Page extract -
━━━━━━━━━━━━━━━━━━━━

Alan Powers 

John Morton obituary

Architect and designer who in the 1960s created flat-pack furniture before setting the standard for shared office spaces
  
  

John Morton grasped the opportunity offered by the expansion of the universities in the early 1960s
John Morton grasped the opportunity offered by the expansion of the universities in the early 1960s Photograph: LONE MCCOURT

The architect and designer John Morton, who has died aged 97, was one half of Lupton Morton, a leading manufacturer of modern furniture in the 1950s and 60s responsible for the popular Campus range, and an innovator in shared workspaces.

After creating a dual reputation in traditional craftsmanship and high-end industrial design with Tom Lupton, a fellow Architectural Association student, Morton grasped the opportunity offered by the expansion of the universities in the early 60s. He initiated the Living and Learning exhibition, touring towns where new universities were planned. The outcome was Campus, a range of flat-pack self-assembly furniture. By 1967, 18 universities had purchased Campus, and it was also sold to the public through a number of innovative schemes. One direct marketing campaign, through the Sunday Times’ colour supplement, accepted payment by Visa credit card, then a novel idea; at weekends it was sold directly from the factory in Wallingford, on the Thames in Oxfordshire..

Campus used beech frames (natural or spray-painted in dark green, red or white as desired) assembled with Allen keys. The easy chair had a Pirelli rubber seat which was stretched over hooks in the corners with a lever provided in the package. The generous single bed had a foam rubber mattress and back cushions deep enough to make it work as a sofa. The tactile fabrics for these pieces came in a range of fashionable 60s colours: cyclamen, jade green, burnt orange, peat, rust and indigo. Storage units and shelves formed part of the kit, all at attractive prices.

John was born near Birmingham to Arthur Morton, a factory worker, and his wife, Gladys (nee Goode). He attended Hinckley grammar school, before training as a woodwork teacher at Saltley College, a teachers’ training college linked to Birmingham College of Art. During the war, he had a role in camouflage in the Middle East “to encourage people not to be shot at and killed”, as he put it. He was then moved to the RAF, where he qualified as a pilot as the war ended.

Demobbed, Morton studied at the Architectural Association, in London, which opened a new world of possibility. It was on a visit to Denmark and Sweden in 1947 that he was struck by the sophistication and universality of modern design, then unknown in Britain. After assisting the architects Robert Goodden and RD Russell on the Lion and Unicorn Pavilion for the Festival of Britain, he began to talk to Lupton, who came from a prosperous Yorkshire family with a mill in Leeds.

━━━━━━━━━━━━━━━━━━━━

Data entries -
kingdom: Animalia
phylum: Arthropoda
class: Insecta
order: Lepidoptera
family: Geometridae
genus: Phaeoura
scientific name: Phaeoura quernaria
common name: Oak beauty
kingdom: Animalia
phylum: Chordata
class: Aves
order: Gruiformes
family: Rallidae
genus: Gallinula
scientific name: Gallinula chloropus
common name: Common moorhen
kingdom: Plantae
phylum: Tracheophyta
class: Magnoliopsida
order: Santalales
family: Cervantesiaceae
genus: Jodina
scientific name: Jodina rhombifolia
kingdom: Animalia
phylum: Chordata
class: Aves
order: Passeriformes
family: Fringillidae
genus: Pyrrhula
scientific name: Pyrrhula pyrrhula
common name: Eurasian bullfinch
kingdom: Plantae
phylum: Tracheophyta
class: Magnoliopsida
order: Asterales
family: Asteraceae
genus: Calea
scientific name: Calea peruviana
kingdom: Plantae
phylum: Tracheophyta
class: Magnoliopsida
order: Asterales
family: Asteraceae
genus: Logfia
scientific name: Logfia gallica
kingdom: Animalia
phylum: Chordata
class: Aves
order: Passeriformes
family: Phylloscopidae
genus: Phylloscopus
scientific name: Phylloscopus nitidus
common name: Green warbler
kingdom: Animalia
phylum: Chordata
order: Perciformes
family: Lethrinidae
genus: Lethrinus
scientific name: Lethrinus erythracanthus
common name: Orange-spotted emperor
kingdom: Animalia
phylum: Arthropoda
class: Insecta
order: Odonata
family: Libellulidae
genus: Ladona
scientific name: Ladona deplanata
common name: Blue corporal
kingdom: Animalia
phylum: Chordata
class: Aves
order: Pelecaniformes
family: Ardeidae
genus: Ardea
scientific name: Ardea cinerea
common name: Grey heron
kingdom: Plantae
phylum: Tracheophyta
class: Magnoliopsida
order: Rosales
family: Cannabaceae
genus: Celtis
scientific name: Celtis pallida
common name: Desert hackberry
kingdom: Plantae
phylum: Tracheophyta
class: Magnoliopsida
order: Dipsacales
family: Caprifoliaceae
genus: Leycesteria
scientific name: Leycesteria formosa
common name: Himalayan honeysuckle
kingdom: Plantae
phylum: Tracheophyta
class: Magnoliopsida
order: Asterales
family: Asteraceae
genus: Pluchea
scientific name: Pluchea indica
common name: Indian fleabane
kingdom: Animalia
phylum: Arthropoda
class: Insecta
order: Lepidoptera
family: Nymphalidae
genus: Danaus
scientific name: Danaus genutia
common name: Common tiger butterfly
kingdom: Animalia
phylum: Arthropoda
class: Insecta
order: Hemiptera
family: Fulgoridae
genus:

━━━━━━━━━━━━━━━━━━━━

To be done -
(a) Answer these questions using the John Morton obituary.
(i) Where was Campus furniture sold directly at weekends?
(ii) What kind of seat did the Campus easy chair have?
(iii) Which two countries did Morton visit in 1947?
(b) Proceed with the John Morton obituary from the point where it stops.

Task-by-task results -
(a)
(i) From the factory in Wallingford, on the Thames in Oxfordshire.
(ii) A Pirelli rubber seat, stretched over hooks in the corners with a lever provided in the package.
(iii) Denmark and Sweden.

(b)
The pair set up as designers and makers of furniture, choosing Wallingford as their location. Luckily, Lupton’s wife, Ruth, received a legacy from an aunt, which provided the start-up capital in 1952 for a small factory where vellum had once been prepared, and a workforce of two builders, both ex-servicemen. Morton and his Danish wife, Kathe Dirks, an interior designer, built a house at Wallingford. They had two children: a daughter, Lone, and son, Peter. Meanwhile, Morton and Lupton continued to practise as architects on a small scale. Twice there were fires in the factory, but they recovered each time, eventually employing 100 people.

Their firm, LM Furniture, mostly supplied furniture to offices and corporations, but also made pieces by other designers, including Gordon Russell and RD Russell, and Ronald Carter, to order, and took on bespoke commissions. These included fitting out a boardroom at the Shell headquarters on the South Bank, in London, and outdoor bench seating in cast iron and hardwood for the observation deck at the expanded Heathrow airport. The LM Outdoor Seat became a long-running production item, and they made a range of office furniture, Quorum.

The partners also worked in collaboration with the architect Tom Hancock. Their catalogues, designed by the British graphic designer Derek Birdsall, showed room sets designed by Kathe. A Lupton Morton desk, donated by John and Kathe Morton, is in the permanent collection of the V&A, London.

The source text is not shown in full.